Avengers assemble! Or in the case of the online gambling debate, Lobbyists assemble!
For anyone who thought Sheldon Adelson wasn’t paying all that much attention to California may I present you Exhibit A: Former Democratic Assembly Speaker turned lobbyist Fabian Nunez, and Exhibit B: Former San Francisco Mayor Willie Brown, who issued a statement after signing on to the cause as the new national co-chair and California chair of the Coalition to Stop Internet Gambling according to the LA Times.

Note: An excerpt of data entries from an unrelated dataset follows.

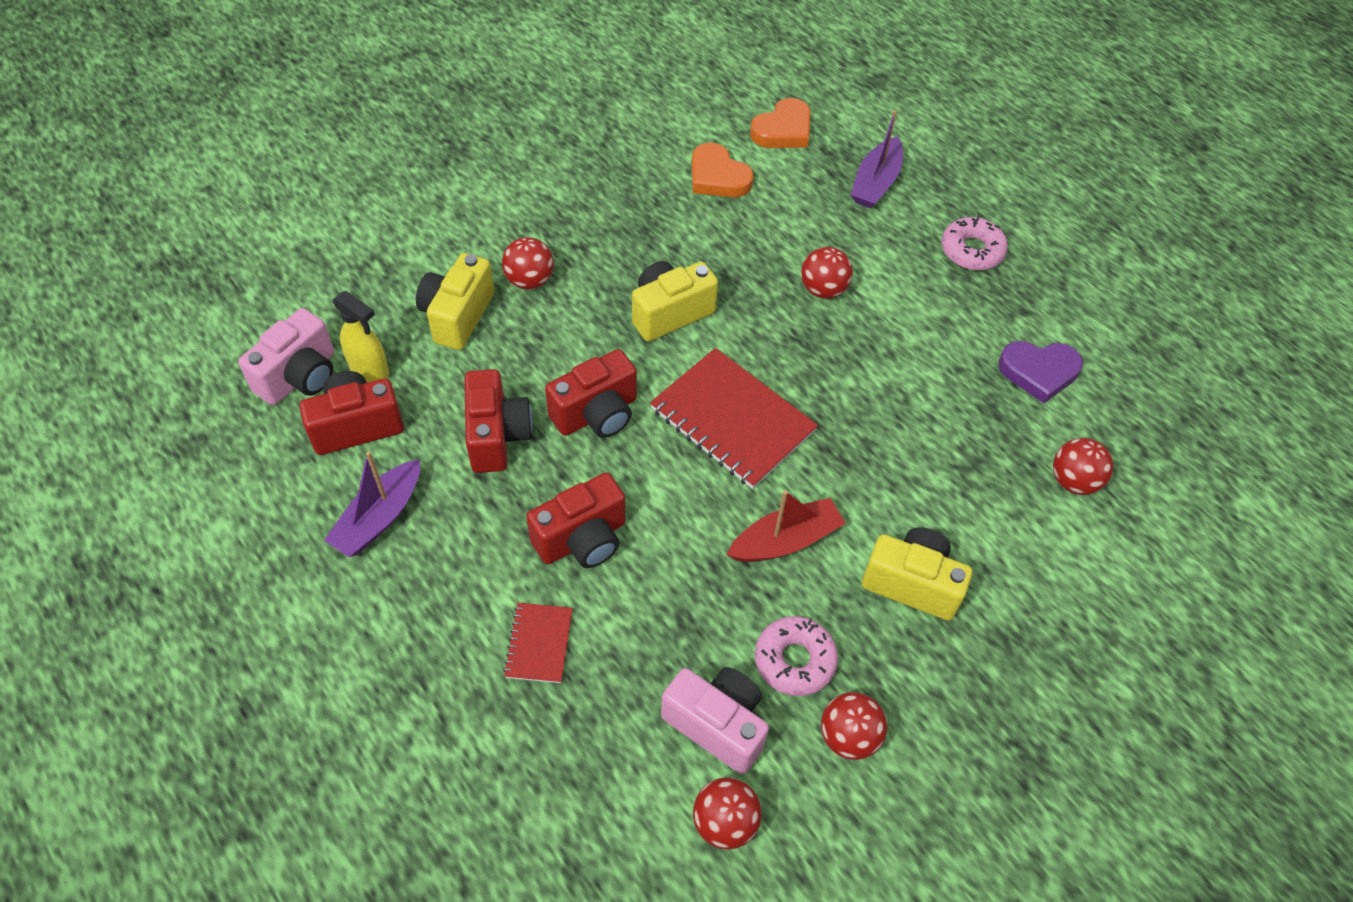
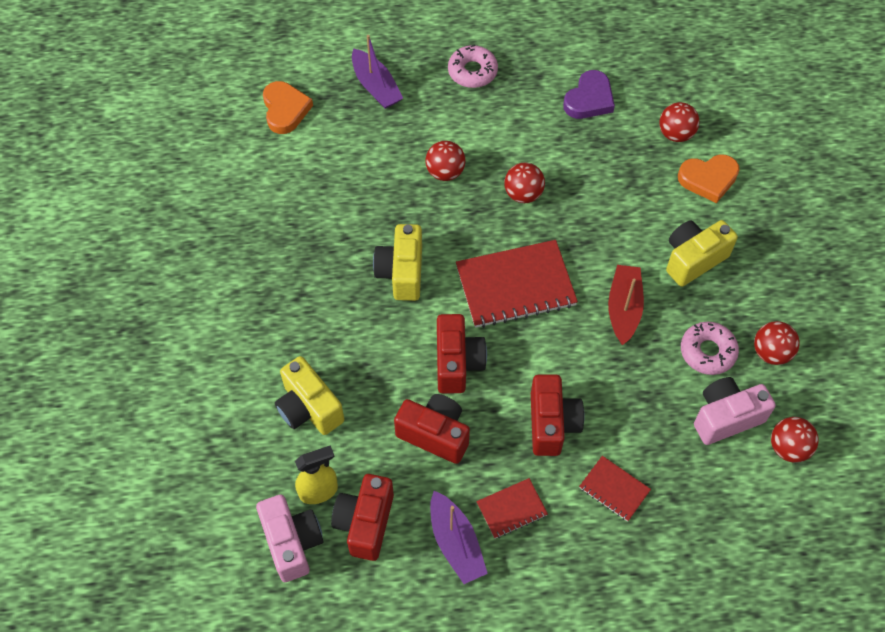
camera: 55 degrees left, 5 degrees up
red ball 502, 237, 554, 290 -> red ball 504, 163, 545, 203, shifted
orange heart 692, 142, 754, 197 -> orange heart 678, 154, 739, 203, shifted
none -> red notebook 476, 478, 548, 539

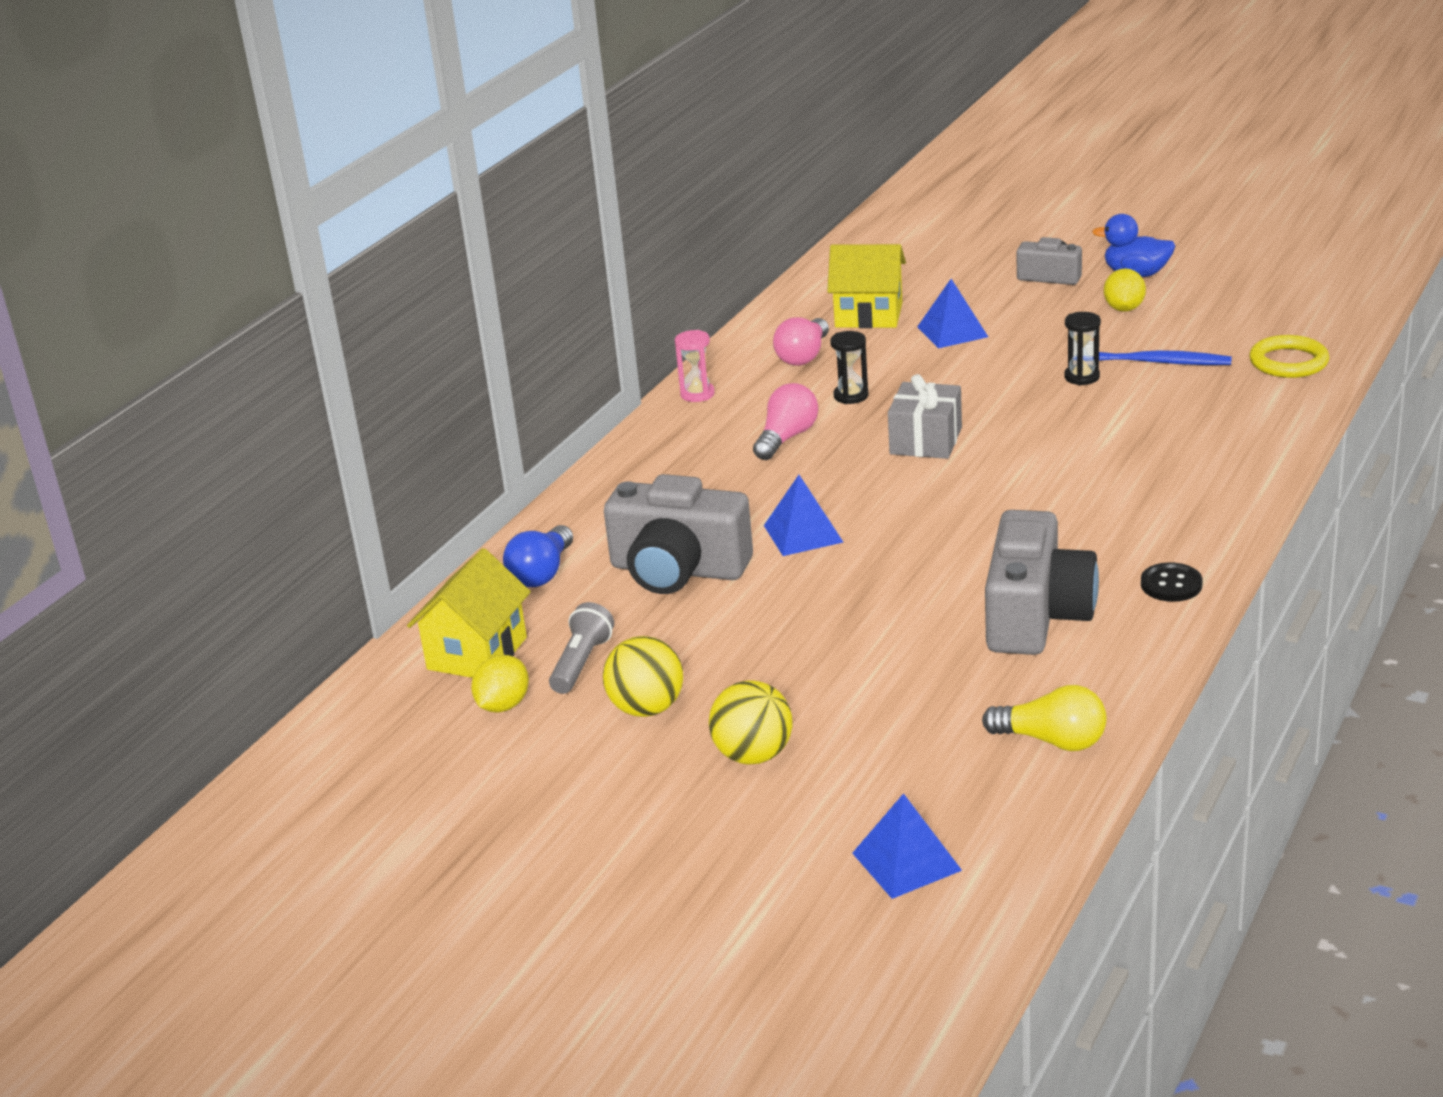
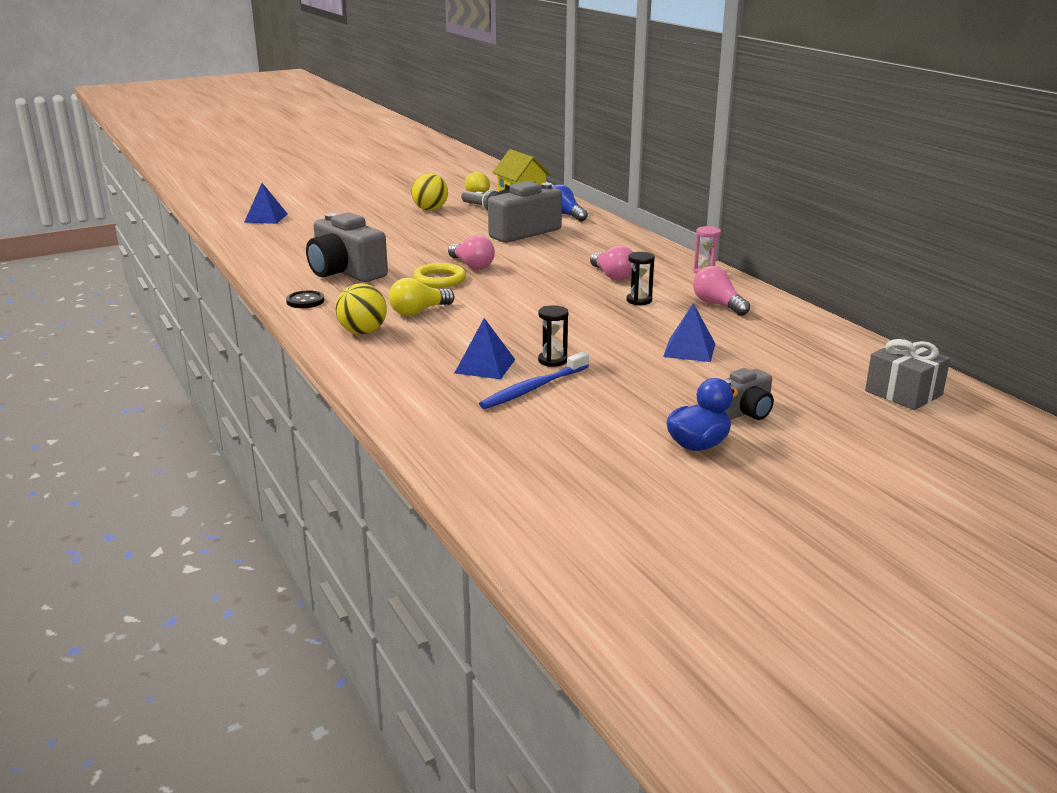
camera: 120 degrees right, 5 degrees down
yellow ball 709, 680, 792, 765 -> yellow ball 335, 283, 387, 334, shifted
blue pyramid 764, 475, 843, 556 -> blue pyramid 455, 318, 515, 379, shifted
yellow house 827, 244, 906, 328 -> none
grey gift 888, 374, 962, 459 -> grey gift 865, 339, 950, 410, shifted
yellow light bulb 982, 685, 1107, 751 -> yellow light bulb 389, 278, 455, 316, shifted
yellow lemon 1104, 268, 1146, 312 -> none
yellow ring 1249, 335, 1329, 378 -> yellow ring 413, 263, 466, 288, shifted
none -> pink light bulb 448, 235, 495, 269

Brown, a former proponent of online gambling claims he had a change of heart, writing an open letter that stated in part,
“I was once on the wrong side of this issue — speaking for and supporting Internet poker — but I have since learned about some of the tactics used by online gambling companies to lure young people.”
Brown isn’t the first person to have ties to both sides in this debate (on both sides), but he is the first that was openly for online gambling before being against it, which makes it kind of hard to give his “I was once on the wrong side of this issue” decree any worth; if he didn’t know then how does he know now?

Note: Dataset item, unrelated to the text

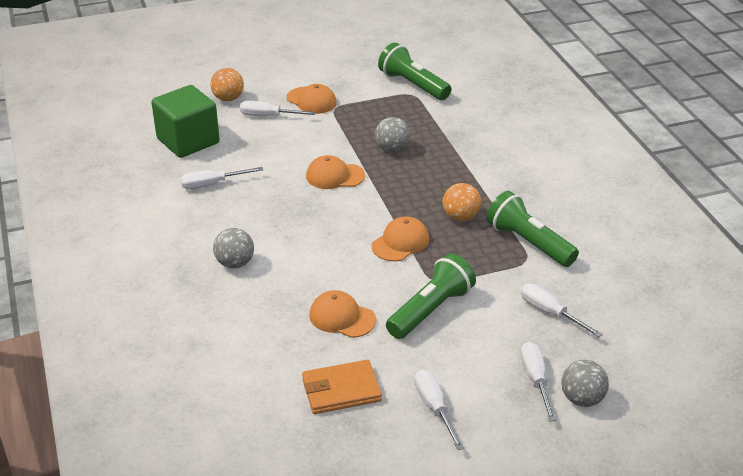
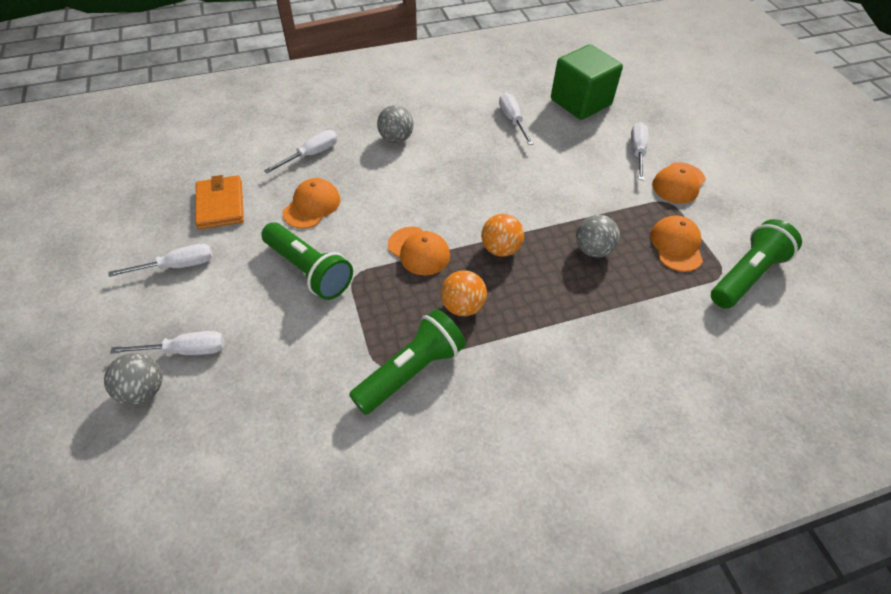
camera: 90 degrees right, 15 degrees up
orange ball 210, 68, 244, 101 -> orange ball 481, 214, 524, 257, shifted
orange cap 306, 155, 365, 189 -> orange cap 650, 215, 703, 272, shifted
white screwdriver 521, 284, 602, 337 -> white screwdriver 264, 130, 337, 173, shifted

A spokesmen for the Coalition to Stop Internet Gambling claimed he didn’t know if Brown’s new position was a paid position or not, but according to the LA Times, Las Vegas Sands Corp has paid Nunez’s Mercury Public Affairs $175,000 over the past six months, so if Willie isn’t getting paid he might want to renegotiate his contract with CSIG.
A trend is forming
The hiring/addition of Brown comes after a period of relative quiet from the anti-online gambling crowd, which seems to be their MO in this fight.

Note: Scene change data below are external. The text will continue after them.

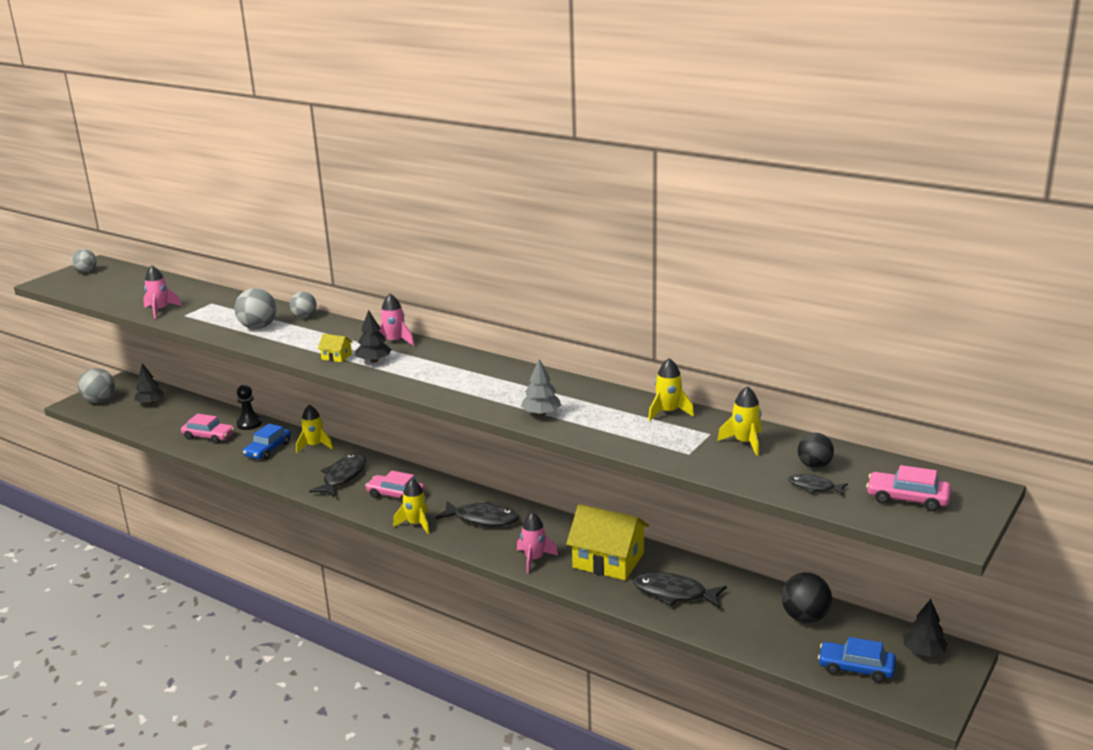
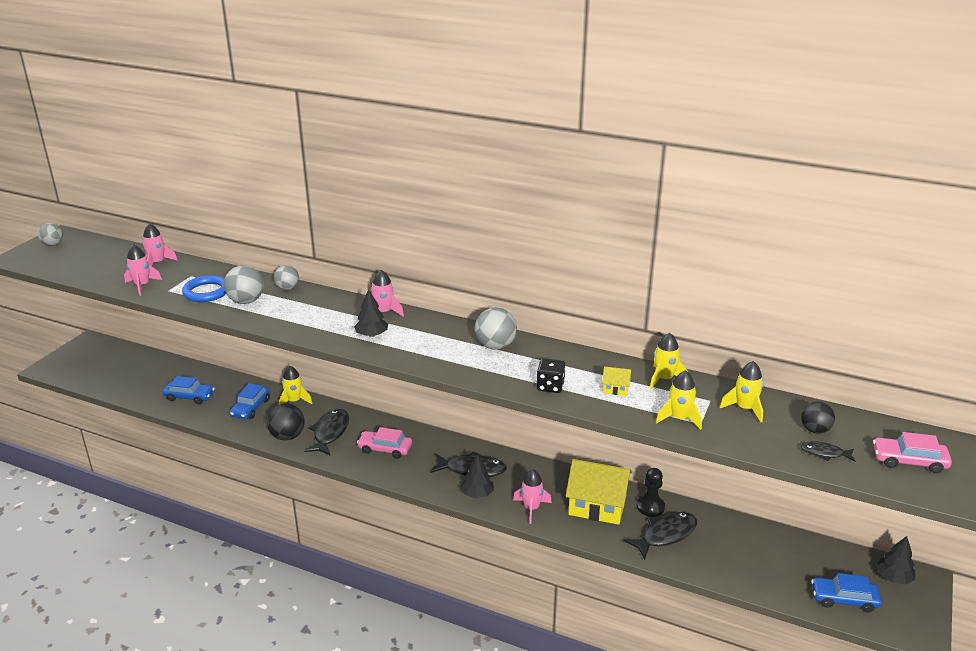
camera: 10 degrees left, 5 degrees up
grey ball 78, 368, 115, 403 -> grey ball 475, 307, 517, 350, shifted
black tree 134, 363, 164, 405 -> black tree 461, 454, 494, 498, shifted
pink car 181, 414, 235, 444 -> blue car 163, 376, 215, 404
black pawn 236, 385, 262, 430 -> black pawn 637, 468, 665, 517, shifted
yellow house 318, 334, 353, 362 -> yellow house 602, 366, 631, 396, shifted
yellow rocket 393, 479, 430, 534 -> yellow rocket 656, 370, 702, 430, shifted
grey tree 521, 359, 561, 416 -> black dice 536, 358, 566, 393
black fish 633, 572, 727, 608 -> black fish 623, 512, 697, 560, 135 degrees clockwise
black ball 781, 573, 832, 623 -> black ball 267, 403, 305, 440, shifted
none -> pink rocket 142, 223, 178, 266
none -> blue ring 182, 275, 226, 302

This is the second time Adelson and CSIG have gone dark, with the first occurring after Andy Abboud’s dismal failure in front of Congress, but after their short period of silence the group suddenly reemerged with a renewed push including a series of crazy “Cold War” YouTube videos that all but predicted online poker would lead to the end times.
The second “calm before the storm” occurred after Abboud’s testimony in California last month where he was almost dismissed out of hand, and once again could not answer questions posed to him in a coherent fashion.
Following Abboud’s California missteps (which really aren’t his fault, as the argument he is being asked to make has more holes in it than a golf course) Pennsylvania hosted a somewhat productive hearing sans any representatives from Adelson’s side, and then received a glowing report on how online gambling would impact the state, once again, with no pushback from Adelson.
And during all of this Lindsey Graham has been bombarded from every flank, conservative and libertarian groups have condemned the proposed ban, and there was of course “DeweyGate.”
But now Adelson seems to be ramping up his efforts once again. First with a Bloomberg TV interview and now with the addition of Brown to his CSIG roster.
So, it would appear that online proponents should get used to this start-and-stop strategy from the anti-online gambling crowd.
When things heat up Adelson and CSIG tend to go to ground, but they quickly reemerge with new allies, new talking points, and new vehicles to get their message out.
I sometimes feel like I’m playing a game of lobbyist whack-a-mole and I never even put a quarter in the machine.
Nunez will be representing Sheldon Adelson at the upcoming California iGaming Conference being hosted by Capitol Weekly.
This may signal a shift in the Adelson henchmen pecking order as thus far it has been Andy Abboud, the Vice President of Governmental Relations for Las Vegas Sands who has been dispatched to these types of events.
Perhaps Abboud has benched in favor of Nunez, or perhaps this is just a one-off move to capitalize on Nunez’s California ties.
Brown is a frequent guest on cable news shows and one of the better known figures in California and on a national level.
He will likely act as a talking head for the Coalition as Adelson’s efforts to ban online gambling have been getting more and more publicity on television as of late – with almost all of the coverage being critical of his perceived hypocrisy on this issue.